-- EXTRACTED INFORMATION --
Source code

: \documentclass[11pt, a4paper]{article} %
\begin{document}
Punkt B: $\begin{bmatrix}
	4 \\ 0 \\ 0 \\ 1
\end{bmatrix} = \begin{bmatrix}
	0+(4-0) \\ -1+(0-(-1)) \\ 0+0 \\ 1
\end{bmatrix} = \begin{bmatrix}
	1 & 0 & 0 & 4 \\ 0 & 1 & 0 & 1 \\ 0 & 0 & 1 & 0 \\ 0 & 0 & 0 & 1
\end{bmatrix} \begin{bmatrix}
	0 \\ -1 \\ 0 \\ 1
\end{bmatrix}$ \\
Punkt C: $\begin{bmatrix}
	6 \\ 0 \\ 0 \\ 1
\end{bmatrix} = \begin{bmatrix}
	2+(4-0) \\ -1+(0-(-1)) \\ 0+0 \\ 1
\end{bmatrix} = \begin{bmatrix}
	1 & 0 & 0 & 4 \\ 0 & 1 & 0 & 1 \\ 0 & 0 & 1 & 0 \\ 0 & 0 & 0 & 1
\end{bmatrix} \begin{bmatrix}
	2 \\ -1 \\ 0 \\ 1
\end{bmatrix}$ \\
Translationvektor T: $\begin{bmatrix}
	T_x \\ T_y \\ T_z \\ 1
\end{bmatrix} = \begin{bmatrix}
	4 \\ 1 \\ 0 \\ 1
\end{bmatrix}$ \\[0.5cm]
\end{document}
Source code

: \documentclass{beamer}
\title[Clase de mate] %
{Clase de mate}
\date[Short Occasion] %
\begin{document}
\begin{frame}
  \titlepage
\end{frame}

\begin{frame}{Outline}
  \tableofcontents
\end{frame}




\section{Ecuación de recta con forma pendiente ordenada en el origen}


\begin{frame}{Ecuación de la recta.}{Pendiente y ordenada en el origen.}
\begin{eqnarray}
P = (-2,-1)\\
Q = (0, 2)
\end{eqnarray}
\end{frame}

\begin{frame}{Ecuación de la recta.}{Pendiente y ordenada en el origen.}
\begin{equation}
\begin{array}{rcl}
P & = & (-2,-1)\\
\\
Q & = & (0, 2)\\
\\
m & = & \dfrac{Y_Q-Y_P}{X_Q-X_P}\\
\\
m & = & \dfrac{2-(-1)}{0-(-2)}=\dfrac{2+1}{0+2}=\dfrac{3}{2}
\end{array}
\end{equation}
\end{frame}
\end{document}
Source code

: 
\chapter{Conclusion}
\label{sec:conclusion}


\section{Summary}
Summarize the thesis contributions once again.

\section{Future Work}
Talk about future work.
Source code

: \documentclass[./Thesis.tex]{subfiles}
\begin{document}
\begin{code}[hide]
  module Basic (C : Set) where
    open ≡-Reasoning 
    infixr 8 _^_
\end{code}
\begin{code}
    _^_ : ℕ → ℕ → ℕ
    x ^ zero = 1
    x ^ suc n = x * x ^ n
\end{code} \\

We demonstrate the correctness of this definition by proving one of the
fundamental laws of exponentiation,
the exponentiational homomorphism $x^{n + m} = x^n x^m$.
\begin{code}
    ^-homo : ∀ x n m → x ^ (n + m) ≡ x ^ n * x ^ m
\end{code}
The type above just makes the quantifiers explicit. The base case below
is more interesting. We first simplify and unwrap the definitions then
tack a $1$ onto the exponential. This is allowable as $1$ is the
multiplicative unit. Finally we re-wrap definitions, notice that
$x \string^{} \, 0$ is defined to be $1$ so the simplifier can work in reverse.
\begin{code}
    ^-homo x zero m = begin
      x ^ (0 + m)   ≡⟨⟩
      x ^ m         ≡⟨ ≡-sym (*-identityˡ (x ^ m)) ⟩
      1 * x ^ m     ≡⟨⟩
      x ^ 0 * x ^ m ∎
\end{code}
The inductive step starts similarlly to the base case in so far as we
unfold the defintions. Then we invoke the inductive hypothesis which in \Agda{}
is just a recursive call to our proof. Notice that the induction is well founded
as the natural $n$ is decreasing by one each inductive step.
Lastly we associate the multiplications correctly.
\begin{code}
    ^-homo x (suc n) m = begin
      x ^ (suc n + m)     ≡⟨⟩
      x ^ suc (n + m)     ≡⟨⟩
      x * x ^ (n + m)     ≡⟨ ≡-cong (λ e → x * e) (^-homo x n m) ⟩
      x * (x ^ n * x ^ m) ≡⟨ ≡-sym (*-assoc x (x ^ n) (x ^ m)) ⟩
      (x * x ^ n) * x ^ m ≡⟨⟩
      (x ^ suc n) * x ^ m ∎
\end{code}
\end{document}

-- WHAT NEEDS TO BE DONE --
Find the word "inductive" in the entries above. Copy every line that has it.

-- OUTPUT OF THE TASK --
The inductive step starts similarlly to the base case in so far as we
unfold the defintions. Then we invoke the inductive hypothesis which in \Agda{}
as the natural $n$ is decreasing by one each inductive step.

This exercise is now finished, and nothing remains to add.